### Data for processing

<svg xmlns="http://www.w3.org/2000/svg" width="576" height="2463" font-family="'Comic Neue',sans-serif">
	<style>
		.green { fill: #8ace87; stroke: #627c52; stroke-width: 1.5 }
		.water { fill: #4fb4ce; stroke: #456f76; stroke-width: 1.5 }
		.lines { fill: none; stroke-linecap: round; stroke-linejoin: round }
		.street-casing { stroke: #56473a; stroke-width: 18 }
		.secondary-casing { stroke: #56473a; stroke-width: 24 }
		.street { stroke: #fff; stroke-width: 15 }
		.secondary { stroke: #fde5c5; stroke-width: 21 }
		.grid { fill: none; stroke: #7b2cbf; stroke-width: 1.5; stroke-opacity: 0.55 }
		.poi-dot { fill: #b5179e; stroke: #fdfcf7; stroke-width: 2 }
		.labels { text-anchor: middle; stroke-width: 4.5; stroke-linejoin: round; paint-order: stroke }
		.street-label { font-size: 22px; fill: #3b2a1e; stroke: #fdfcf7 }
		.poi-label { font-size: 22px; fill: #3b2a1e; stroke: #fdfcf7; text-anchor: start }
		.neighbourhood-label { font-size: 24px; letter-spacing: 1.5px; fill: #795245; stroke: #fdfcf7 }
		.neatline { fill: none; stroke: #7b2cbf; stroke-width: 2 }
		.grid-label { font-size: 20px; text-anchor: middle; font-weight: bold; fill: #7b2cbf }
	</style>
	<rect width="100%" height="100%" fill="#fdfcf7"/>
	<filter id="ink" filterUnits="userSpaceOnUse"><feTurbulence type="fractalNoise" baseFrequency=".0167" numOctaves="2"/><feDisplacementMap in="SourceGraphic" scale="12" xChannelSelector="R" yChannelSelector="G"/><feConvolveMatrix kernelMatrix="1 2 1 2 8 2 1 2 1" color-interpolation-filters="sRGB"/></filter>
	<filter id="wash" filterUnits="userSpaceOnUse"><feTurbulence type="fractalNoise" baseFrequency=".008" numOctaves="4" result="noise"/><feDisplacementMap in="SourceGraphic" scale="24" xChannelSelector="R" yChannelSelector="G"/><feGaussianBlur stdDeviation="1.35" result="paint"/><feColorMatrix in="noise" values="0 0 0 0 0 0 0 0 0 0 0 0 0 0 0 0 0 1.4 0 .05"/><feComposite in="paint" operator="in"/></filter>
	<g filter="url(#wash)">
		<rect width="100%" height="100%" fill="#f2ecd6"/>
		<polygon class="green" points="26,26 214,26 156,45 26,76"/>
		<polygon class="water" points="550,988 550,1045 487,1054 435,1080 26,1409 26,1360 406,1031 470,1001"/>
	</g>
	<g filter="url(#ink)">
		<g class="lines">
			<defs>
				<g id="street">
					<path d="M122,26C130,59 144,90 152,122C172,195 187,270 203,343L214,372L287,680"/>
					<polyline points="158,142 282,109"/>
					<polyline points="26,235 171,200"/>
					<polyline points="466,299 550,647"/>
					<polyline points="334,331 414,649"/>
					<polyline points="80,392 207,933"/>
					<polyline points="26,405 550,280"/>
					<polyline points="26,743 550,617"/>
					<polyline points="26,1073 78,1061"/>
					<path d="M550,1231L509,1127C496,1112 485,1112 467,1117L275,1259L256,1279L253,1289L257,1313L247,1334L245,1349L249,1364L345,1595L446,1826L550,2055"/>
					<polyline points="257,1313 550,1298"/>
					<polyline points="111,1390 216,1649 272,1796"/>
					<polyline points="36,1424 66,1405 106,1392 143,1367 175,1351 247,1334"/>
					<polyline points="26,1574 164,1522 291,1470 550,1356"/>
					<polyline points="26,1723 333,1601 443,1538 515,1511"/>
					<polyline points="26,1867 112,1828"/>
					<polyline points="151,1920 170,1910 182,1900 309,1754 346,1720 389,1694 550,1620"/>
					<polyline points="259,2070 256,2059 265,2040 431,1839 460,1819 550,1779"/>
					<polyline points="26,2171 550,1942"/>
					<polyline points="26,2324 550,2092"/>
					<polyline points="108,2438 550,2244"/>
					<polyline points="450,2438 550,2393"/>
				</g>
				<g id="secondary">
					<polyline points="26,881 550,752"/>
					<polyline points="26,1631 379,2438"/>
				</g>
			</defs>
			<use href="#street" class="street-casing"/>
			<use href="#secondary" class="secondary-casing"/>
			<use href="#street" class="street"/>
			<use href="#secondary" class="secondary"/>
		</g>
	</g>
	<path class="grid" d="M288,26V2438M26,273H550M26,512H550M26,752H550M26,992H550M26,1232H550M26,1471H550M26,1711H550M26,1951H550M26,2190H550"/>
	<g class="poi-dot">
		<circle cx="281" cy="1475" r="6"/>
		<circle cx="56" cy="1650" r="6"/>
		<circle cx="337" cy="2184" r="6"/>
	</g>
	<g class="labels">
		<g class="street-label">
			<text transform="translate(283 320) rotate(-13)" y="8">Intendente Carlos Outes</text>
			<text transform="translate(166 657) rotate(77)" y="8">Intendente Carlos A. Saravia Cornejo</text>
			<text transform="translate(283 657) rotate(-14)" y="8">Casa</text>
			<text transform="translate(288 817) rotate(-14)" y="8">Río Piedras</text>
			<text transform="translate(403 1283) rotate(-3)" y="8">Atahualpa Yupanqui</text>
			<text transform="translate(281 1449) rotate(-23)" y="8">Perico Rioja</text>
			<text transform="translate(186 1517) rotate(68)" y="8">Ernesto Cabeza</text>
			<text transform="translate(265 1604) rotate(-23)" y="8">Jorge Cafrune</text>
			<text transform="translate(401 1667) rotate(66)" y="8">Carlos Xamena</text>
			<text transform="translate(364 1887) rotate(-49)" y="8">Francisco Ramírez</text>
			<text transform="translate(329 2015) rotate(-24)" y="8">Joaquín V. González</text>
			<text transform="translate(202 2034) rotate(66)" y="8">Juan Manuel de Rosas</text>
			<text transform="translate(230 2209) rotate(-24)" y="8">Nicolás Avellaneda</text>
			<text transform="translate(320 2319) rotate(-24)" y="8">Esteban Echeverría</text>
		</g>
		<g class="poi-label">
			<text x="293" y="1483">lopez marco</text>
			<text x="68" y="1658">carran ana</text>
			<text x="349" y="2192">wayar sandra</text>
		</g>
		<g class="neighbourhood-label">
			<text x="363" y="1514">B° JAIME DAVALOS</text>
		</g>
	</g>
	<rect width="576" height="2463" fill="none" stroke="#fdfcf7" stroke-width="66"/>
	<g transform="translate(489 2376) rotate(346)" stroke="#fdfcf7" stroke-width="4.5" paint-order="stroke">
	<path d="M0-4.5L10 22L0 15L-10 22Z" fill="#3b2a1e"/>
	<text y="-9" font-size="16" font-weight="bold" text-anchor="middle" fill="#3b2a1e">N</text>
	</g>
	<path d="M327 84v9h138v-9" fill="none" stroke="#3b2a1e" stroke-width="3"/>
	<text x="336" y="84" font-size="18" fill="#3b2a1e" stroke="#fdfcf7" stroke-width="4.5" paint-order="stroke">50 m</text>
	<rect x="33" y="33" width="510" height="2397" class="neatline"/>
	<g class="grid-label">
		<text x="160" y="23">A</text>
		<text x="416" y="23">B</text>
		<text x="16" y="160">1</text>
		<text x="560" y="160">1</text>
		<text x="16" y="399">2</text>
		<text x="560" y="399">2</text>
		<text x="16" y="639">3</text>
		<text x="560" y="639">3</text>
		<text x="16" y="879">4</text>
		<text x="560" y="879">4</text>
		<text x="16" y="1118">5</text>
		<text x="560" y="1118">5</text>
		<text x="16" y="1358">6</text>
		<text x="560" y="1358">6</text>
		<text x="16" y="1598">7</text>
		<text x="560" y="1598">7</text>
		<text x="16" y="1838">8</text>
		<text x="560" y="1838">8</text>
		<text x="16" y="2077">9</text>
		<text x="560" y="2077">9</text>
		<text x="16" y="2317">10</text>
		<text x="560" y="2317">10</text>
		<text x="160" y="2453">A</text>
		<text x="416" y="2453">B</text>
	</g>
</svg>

######

#### Your instructions
Check every line of the entries above, and copy those that carry the string "lines".

#### Output of the exercise
		.lines { fill: none; stroke-linecap: round; stroke-linejoin: round }
		<g class="lines">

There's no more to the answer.